= 抜粋テキスト =
▼

Year.of(yearValue) で指定した年の Year オブジェクトを生成し、そのオブジェクトの isLeap() メソッドを呼び出すだけで、うるう年かどうかが boolean 値で返されます。
内部的には、うるう年の複雑な判定ルールが正しく実装されているため、開発者がロジックの誤りを心配する必要はありません。
java.time.Year クラスの利用を第一候補として検討すべきでしょう。
Calendar クラスを使う方法
Java 7以前の環境や、古いコードベースを扱っている場合には、java.util.Calendar クラス、具体的にはそのサブクラスである java.util.GregorianCalendar クラスの isLeapYear(int year) メソッドを利用する方法があります。
GregorianCalendar.isLeapYear(int year) メソッドは、古いJavaバージョンでも利用できる、信頼性の高い標準APIによるうるう年判定方法です。
このメソッドもJavaの標準ライブラリの一部として提供されており、うるう年の判定ロジックが組み込まれているため、自前でロジックを組むよりも安全かつ簡潔です。
java.time パッケージほど現代的ではありませんが、依然として有効な選択肢です。
import java.util.GregorianCalendar;
public class LeapYearChecker {
public boolean isLeapYearByCalendar(int year) {
// GregorianCalendarのインスタンスを生成する必要はありません。
// isLeapYearメソッドはstaticではありませんが、
// 通常はインスタンスメソッドとして使います。
// しかし、この場合は年を指定するだけなので、
// 一時的なインスタンスを作成して呼び出すか、
// より直接的なのは GregorianCalendar の仕様を基にしたものです。
// GregorianCalendarの仕様では、その年のカレンダーシステムでのうるう年を判定します。
GregorianCalendar gc = new GregorianCalendar();
return gc.isLeapYear(year);
}
public static void main(String[] args) {
LeapYearChecker checker = new LeapYearChecker();
int year1 = 2024;
int year2 = 1900;
int year3 = 2000;
int year4 = 2023;
System.out.println(year1 + "年はうるう年か? (Calendar): " + checker.isLeapYearByCalendar(year1)); // true
System.out.println(year2 + "年はうるう年か? (Calendar): " + checker.isLeapYearByCalendar(year2)); // false
System.out.println(year3 + "年はうるう年か? (Calendar): " + checker.isLeapYearByCalendar(year3)); // true
System.out.println(year4 + "年はうるう年か? (Calendar): " + checker.isLeapYearByCalendar(year4)); // false
}
}
GregorianCalendar クラスは、グレゴリオ暦(現在私たちが一般的に使用している暦)のルールに基づいています。
isLeapYear(int year) メソッドに西暦年を渡すことで、その年がうるう年かどうかを判定できます。

▲

= 保存済みデータ項目 =
▼

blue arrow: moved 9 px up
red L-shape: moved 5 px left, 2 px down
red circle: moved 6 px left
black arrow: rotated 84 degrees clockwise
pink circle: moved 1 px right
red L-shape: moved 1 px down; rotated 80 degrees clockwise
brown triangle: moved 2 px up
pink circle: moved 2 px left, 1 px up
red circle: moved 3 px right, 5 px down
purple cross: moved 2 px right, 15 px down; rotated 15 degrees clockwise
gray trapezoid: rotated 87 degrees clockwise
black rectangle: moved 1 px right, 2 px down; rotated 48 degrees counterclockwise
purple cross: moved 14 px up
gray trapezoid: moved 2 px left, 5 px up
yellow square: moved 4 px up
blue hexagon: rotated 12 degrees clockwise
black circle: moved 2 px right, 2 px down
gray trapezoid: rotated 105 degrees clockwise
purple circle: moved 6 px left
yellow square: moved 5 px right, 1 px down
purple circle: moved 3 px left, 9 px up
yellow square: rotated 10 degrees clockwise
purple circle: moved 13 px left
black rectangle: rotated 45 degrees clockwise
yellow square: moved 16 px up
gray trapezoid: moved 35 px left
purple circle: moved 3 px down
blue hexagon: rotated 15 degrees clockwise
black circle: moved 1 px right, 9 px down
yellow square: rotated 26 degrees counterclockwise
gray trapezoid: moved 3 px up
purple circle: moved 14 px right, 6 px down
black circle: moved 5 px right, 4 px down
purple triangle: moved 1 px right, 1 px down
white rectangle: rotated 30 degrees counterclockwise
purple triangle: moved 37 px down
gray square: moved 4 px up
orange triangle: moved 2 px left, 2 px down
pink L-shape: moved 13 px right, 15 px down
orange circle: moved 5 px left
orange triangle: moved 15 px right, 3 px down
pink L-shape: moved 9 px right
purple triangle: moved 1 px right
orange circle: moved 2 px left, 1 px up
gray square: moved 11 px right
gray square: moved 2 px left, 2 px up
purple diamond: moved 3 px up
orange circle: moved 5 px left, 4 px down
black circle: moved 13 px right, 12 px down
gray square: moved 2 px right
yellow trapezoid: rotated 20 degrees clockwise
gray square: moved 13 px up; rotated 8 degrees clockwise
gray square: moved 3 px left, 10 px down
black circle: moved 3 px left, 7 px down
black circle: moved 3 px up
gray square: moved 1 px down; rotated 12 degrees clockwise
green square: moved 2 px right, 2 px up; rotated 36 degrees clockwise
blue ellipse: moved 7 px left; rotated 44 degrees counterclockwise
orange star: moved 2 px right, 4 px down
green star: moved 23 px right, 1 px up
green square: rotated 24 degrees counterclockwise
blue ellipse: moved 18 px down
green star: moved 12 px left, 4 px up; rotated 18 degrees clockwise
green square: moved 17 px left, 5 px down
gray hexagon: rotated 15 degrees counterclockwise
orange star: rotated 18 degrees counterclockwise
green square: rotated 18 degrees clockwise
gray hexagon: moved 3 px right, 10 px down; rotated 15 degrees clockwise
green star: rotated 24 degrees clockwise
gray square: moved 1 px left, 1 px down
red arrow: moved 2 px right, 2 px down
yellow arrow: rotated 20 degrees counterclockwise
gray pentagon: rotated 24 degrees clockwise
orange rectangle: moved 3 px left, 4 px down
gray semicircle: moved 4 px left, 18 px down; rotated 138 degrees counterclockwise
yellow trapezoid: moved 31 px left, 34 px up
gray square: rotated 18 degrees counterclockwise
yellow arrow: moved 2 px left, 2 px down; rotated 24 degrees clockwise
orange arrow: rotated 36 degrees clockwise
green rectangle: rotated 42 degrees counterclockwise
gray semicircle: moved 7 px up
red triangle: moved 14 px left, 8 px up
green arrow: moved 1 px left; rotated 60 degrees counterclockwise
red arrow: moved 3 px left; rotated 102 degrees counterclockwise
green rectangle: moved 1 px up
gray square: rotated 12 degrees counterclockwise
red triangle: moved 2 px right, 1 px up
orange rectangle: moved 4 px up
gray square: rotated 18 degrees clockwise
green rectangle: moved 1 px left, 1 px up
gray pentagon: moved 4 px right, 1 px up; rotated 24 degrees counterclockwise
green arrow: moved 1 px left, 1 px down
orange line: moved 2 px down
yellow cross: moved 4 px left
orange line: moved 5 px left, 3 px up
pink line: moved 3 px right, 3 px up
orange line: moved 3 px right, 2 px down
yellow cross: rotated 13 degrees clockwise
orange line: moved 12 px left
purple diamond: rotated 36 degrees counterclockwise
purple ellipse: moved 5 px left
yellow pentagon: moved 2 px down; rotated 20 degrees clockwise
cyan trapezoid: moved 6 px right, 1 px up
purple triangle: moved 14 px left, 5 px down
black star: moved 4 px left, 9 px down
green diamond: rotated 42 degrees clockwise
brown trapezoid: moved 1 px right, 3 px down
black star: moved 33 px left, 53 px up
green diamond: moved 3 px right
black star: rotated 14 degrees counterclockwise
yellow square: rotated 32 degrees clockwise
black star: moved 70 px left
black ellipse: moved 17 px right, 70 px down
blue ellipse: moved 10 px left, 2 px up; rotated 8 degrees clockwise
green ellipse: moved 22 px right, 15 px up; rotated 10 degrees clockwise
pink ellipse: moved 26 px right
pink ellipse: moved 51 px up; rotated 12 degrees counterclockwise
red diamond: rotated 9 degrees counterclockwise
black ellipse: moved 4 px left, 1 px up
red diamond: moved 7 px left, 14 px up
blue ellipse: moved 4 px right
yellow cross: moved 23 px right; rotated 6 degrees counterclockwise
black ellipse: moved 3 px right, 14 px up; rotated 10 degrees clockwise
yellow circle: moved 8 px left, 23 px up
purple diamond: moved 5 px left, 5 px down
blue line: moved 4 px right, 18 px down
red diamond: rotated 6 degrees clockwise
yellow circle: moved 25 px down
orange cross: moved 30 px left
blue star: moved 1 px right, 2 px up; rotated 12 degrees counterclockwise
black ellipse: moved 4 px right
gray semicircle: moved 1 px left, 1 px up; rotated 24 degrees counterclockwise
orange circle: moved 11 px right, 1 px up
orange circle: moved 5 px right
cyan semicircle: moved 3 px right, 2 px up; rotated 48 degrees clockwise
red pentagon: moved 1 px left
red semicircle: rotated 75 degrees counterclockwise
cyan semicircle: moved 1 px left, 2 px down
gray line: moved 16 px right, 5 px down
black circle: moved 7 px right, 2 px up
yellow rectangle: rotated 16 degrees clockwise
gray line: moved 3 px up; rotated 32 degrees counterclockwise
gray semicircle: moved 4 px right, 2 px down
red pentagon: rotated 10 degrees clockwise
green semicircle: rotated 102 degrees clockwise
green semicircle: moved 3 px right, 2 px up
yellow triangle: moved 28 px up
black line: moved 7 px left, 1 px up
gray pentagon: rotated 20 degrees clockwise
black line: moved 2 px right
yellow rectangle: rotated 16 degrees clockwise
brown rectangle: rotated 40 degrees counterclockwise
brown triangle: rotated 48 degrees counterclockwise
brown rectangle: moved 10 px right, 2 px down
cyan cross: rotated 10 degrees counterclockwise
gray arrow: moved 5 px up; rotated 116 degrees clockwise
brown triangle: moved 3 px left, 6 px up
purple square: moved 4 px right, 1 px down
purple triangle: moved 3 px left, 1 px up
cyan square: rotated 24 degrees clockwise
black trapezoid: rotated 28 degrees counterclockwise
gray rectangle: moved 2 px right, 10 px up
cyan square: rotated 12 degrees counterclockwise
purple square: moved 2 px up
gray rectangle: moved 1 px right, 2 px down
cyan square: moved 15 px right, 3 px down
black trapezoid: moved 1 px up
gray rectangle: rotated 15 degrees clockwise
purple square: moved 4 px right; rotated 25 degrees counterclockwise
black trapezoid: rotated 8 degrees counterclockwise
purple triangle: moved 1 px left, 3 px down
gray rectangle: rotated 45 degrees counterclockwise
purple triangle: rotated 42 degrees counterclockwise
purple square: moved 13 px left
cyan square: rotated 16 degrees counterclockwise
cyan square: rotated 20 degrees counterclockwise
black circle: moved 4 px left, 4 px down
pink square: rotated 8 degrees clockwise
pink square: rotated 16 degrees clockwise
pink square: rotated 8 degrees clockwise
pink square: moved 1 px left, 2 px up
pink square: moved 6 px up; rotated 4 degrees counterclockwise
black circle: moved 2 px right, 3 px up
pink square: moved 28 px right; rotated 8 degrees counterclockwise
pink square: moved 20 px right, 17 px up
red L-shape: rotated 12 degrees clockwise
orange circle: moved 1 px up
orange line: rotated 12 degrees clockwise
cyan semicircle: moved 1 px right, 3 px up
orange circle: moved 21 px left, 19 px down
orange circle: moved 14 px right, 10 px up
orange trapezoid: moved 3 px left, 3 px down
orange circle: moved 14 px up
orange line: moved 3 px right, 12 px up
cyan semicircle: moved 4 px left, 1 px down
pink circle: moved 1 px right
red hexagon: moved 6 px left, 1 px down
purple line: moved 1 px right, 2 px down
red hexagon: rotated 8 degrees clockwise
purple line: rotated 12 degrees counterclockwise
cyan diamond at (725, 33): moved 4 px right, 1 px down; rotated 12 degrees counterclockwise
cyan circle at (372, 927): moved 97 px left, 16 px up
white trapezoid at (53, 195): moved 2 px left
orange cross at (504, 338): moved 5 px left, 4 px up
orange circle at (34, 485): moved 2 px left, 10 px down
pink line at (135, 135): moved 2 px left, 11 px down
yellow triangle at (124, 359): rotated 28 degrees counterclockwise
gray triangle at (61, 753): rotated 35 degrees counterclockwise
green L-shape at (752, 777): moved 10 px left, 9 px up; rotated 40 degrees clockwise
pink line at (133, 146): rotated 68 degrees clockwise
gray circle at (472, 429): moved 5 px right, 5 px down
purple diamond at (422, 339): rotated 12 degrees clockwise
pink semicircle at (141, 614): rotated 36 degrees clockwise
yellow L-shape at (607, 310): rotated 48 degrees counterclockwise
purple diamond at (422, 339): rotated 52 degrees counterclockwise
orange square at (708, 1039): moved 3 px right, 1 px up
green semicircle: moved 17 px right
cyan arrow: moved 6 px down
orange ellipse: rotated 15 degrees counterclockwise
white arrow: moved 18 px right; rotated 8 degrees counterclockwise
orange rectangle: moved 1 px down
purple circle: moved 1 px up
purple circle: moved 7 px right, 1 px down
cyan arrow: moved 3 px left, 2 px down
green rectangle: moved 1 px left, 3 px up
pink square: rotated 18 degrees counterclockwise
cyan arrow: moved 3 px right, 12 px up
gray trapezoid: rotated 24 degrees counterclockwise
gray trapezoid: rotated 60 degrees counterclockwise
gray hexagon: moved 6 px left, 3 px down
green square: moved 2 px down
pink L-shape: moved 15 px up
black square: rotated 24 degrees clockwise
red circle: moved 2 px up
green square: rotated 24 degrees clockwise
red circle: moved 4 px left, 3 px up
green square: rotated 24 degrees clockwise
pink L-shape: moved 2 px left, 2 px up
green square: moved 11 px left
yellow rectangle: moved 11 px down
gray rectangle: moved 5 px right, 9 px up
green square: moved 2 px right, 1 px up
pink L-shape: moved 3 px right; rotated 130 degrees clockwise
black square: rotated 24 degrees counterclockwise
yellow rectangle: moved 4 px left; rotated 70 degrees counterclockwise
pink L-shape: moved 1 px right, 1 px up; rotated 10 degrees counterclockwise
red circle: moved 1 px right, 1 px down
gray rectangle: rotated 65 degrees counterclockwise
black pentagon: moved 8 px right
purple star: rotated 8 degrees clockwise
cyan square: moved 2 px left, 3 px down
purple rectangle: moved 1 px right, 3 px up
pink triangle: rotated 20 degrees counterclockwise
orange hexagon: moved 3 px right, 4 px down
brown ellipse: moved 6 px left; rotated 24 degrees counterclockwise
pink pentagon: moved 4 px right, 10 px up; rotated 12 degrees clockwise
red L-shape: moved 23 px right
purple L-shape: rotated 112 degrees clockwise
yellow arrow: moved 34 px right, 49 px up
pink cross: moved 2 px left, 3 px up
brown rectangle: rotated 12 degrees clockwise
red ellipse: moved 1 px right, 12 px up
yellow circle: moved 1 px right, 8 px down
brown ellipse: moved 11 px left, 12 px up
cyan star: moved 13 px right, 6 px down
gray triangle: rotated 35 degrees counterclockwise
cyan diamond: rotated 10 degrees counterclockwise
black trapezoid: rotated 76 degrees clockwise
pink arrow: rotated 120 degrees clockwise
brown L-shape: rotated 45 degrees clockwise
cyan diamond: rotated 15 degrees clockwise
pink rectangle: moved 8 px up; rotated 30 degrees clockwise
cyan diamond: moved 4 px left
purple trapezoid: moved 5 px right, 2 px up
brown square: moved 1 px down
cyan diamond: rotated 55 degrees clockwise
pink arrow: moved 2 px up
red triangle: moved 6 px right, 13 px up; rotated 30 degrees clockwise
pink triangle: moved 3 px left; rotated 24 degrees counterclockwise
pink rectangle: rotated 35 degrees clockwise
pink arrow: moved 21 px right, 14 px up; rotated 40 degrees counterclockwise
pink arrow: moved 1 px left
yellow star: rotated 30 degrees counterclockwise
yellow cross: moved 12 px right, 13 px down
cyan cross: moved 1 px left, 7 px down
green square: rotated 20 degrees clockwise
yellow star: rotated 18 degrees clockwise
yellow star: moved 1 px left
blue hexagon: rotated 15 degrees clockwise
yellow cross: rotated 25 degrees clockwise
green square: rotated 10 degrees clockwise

▲

= 取り組む課題 =
1. うるう年判定の解説の「import java.util.GregorianCalendar;」から「より直接的なのは GregorianCalendar の仕様を基にしたものです。」までを、「LeapYearChecker」を「LeapYearUtil」に変えて書き直してください。
2. うるう年判定の解説を、最後の文の後から書き進めてください。

= 順に回答 =
1.
import java.util.GregorianCalendar;
public class LeapYearUtil {
public boolean isLeapYearByCalendar(int year) {
// GregorianCalendarのインスタンスを生成する必要はありません。
// isLeapYearメソッドはstaticではありませんが、
// 通常はインスタンスメソッドとして使います。
// しかし、この場合は年を指定するだけなので、
// 一時的なインスタンスを作成して呼び出すか、
// より直接的なのは GregorianCalendar の仕様を基にしたものです。

2.
java.util.Calendar クラスは、java.time パッケージに比べるとAPI設計がやや古く、可変オブジェクトであるなどの扱いにくさもありますが、うるう年の判定という特定の目的においては十分に機能します。
よくある間違いと注意点

Javaでうるう年を判定する際には、いくつかの間違いやすいポイントや注意点があります。
これらを事前に把握しておくことで、バグの少ない堅牢なコードを書く助けになります。
100年ごと・400年ごとの例外条件の見落とし
うるう年判定で最もよくある間違いの一つは、単純に「4で割り切れる年がうるう年」とだけ記憶してしまい、100年ごとと400年ごとの例外ルールを見落としてしまうことです。
100で割り切れる年は平年、ただし400で割り切れる年はうるう年、という例外条件は自作ロジックにおいて致命的なバグの原因となります。
この例外を考慮しないと、例えば1900年を誤ってうるう年と判定したり、2000年を誤って平年と判定したりしてしまうからです。
ロジックを正しく組まないと、特定ケースでうるう年の判定に失敗します。
標準API(java.time.Year や GregorianCalendar)を使用する場合は、これらのルールがAPI内部に正しく実装されているため、開発者がこの間違いを犯す心配はありません。
うるう年判定に失敗しやすいパターン
うるう年の判定ロジックを自作した場合、特に失敗しやすいのは境界値となる年や、例外ルールが適用される年でのテストが不十分な場合です。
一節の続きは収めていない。